=== Records to process ===

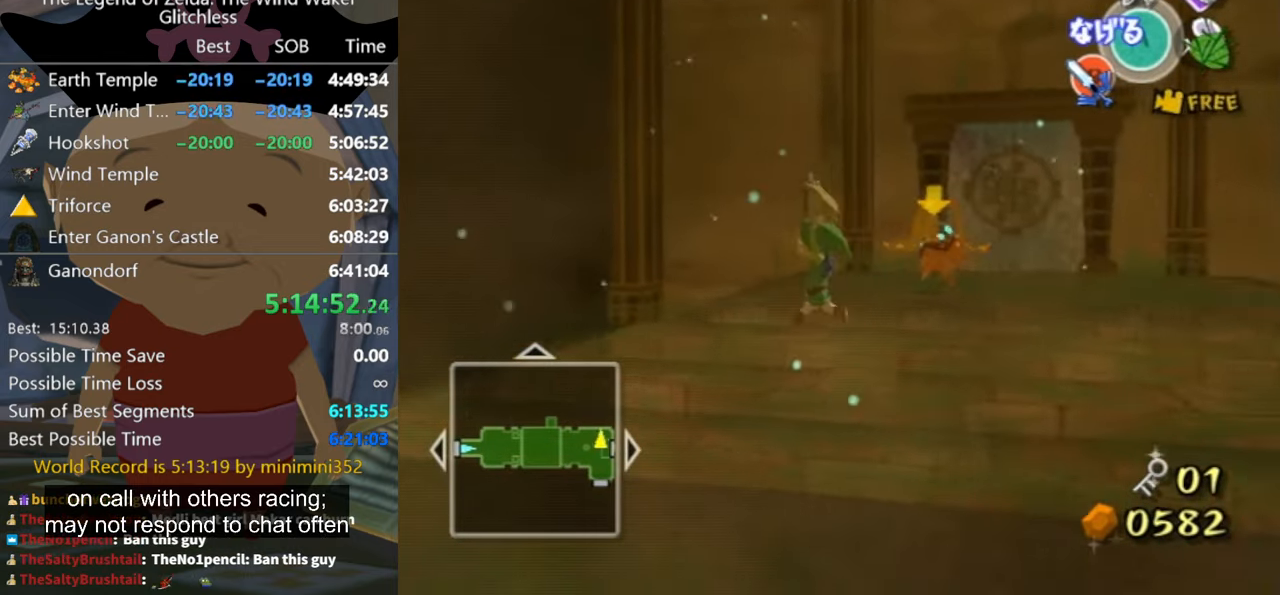
{"buttons": [], "left_stick": "up-right", "right_stick": "center", "button_events": []}
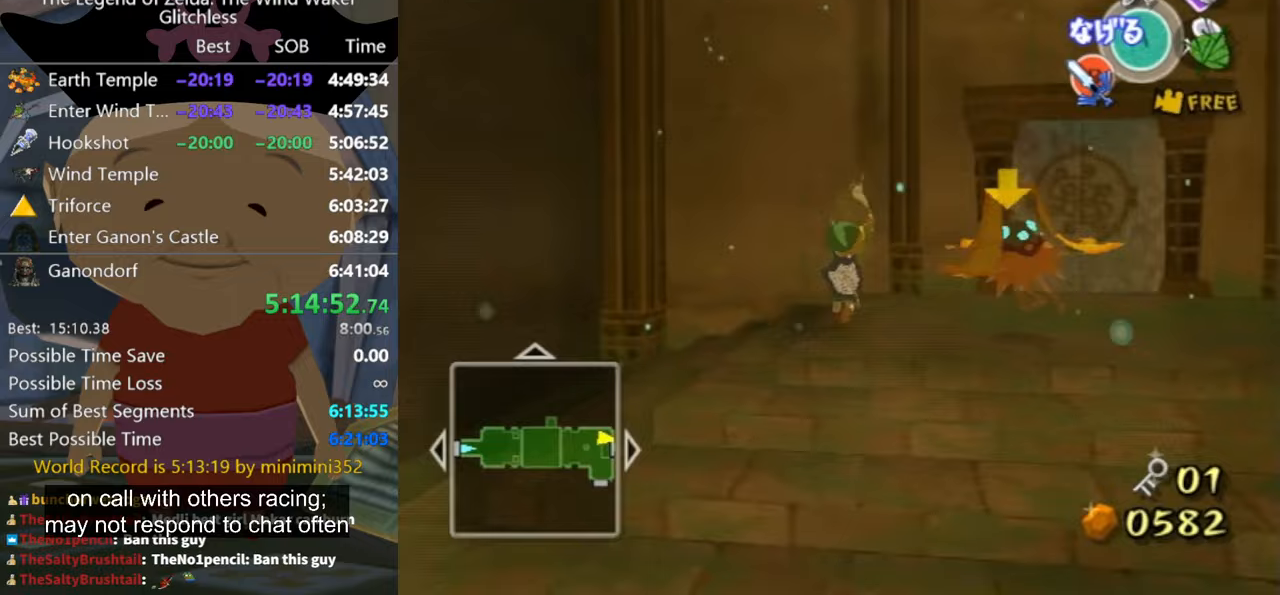
{"buttons": [], "left_stick": "up-right", "right_stick": "center", "button_events": []}
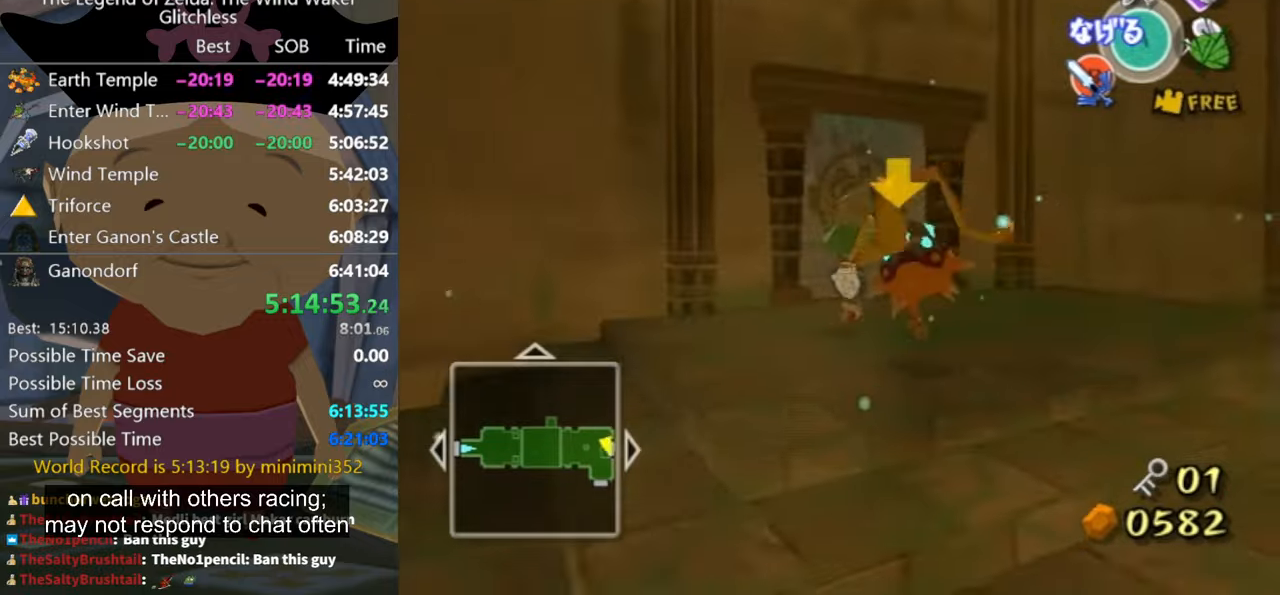
{"buttons": [], "left_stick": "up-left", "right_stick": "center", "button_events": []}
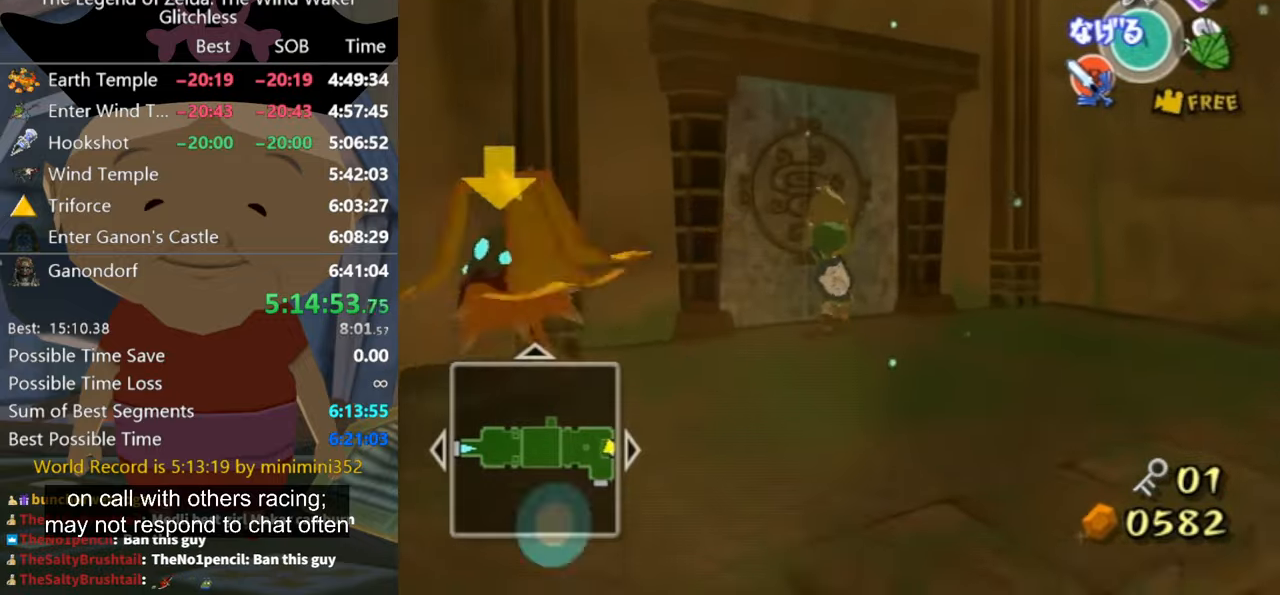
{"buttons": [], "left_stick": "center", "right_stick": "center", "button_events": [[167, "A", "down"], [267, "A", "up"]]}
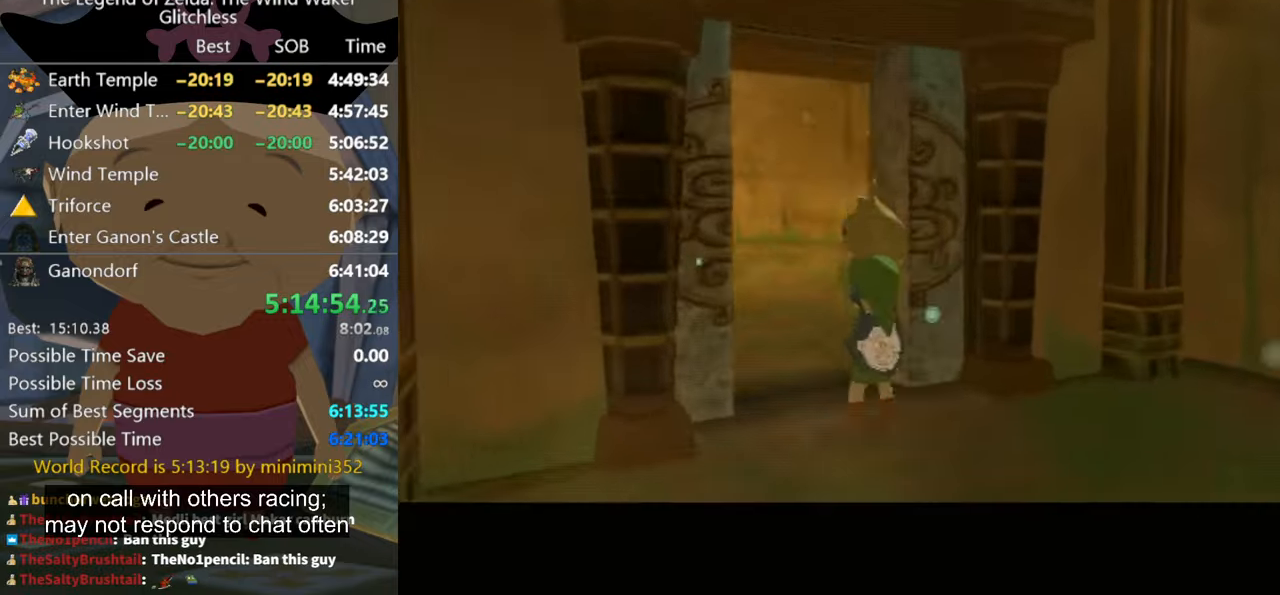
{"buttons": [], "left_stick": "center", "right_stick": "center", "button_events": []}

===

Exercise> Output the data above verbatim, pictures excluded.

Answer for this exercise>
{"buttons": [], "left_stick": "up-right", "right_stick": "center", "button_events": []}
{"buttons": [], "left_stick": "up-right", "right_stick": "center", "button_events": []}
{"buttons": [], "left_stick": "up-left", "right_stick": "center", "button_events": []}
{"buttons": [], "left_stick": "center", "right_stick": "center", "button_events": [[167, "A", "down"], [267, "A", "up"]]}
{"buttons": [], "left_stick": "center", "right_stick": "center", "button_events": []}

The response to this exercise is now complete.